Panelist Nitasha Kaul said that comparisons between India and Nazi Germany were apt and that India was on a “proto-fascist” trajectory. She highlighted the irony of being a Kashmiri Pandit given the Modi government’s appropriation of Kashmiri Pandit grievances. Kaul pointed to the effective criminalization of any and all Kashmiri political expression and the government persecution of advocacy for Kashmiris. Kaul and co-panelist Angana Chatterjee dismantled some of the Indian government’s justifications for the dismantlement of Article 370 (e.g. advancement of LGBT and women’s rights).

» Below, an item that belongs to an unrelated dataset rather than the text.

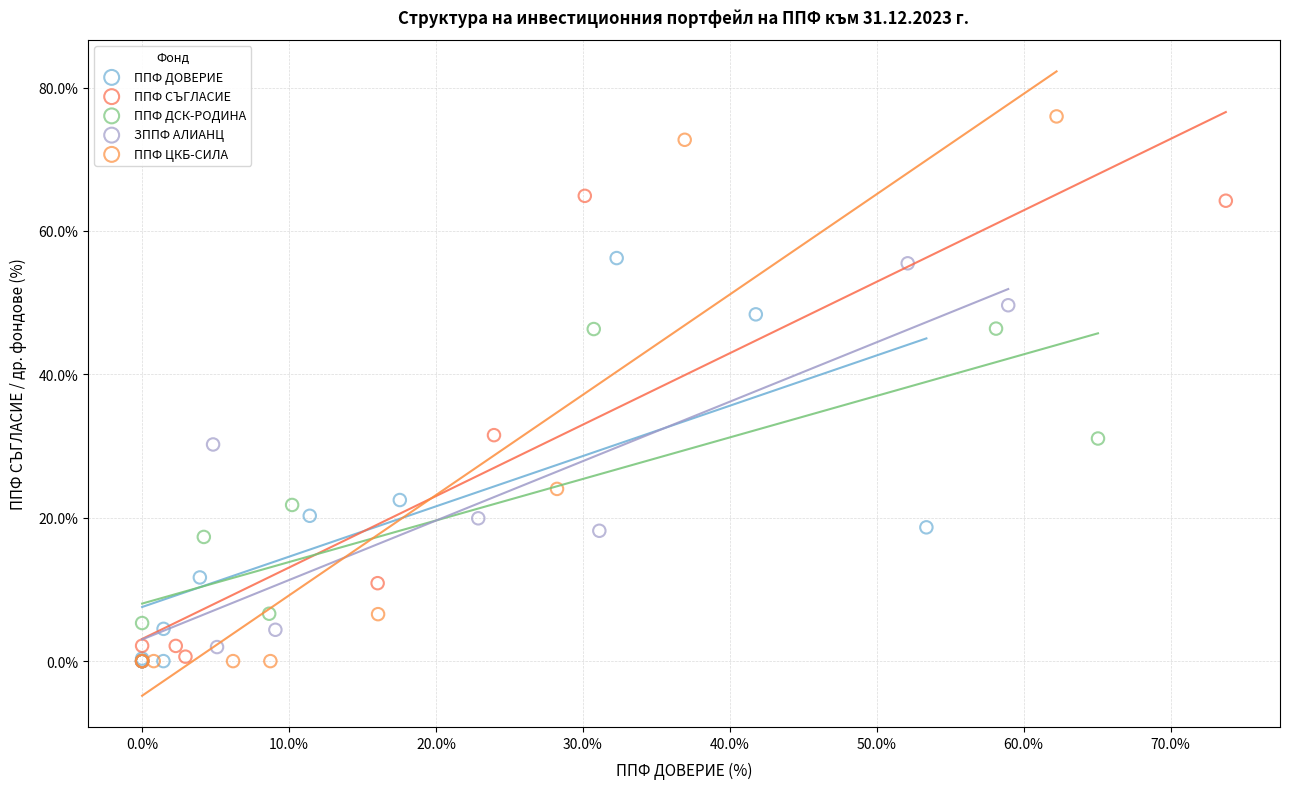

Which series has the widest spread of Y values?

ППФ ЦКБ-СИЛА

But there was also a zealous apologist for Indian policy in panelist Aarti Tikoo Singh, whose current speaking tour in the US (“Locked Down or Liberated?: The Story of Kashmir”) is sponsored by the Hindu American Foundation, one of an umbrella of lobbyist organizations in America with links to right-wing Hindu nationalist Indian politicians and parties (HAF executives sat directly behind Ms. Singh during her testimony). Her opening remarks were characteristically contrarian: “I have to say that most of what you read in the Western press and some sections of Indian press is a distorted reality of Kashmir.”

 

After exiting the chamber she told an Indian news crew, “The entire Congressional hearing was prejudiced, biased and also a setup against not just me but India as well and in favor of Pakistan.” Ms. Singh retweeted a right wing Indian commentators remark that he was ”waiting for Ilhan [Omar] to detonate her vest anytime now”. Singh tweeted that Congresswoman Omar “exposed the nexus between the global Left & Islamists” and that her “support to Islamists only substantiates that you all want to bring down liberal democracies”. Ms. Singh cried “IslamoCapitalism” and retweeted accusations of “Islamo-Facism”. Many Indian news outlets similarly alleged prejudice (India’s press freedom is ranked 140 out of 180 countries by Reporters Without Borders).

 

For the older activists and observers who had been jaded by years of worldwide incognizance and silence on Kashmir, Tuesday’s proceedings may have finally internationalized the matter. But uneasy questions remain about whether the criticism of India leveled in civil society, media, and Congress will resonate with the White House.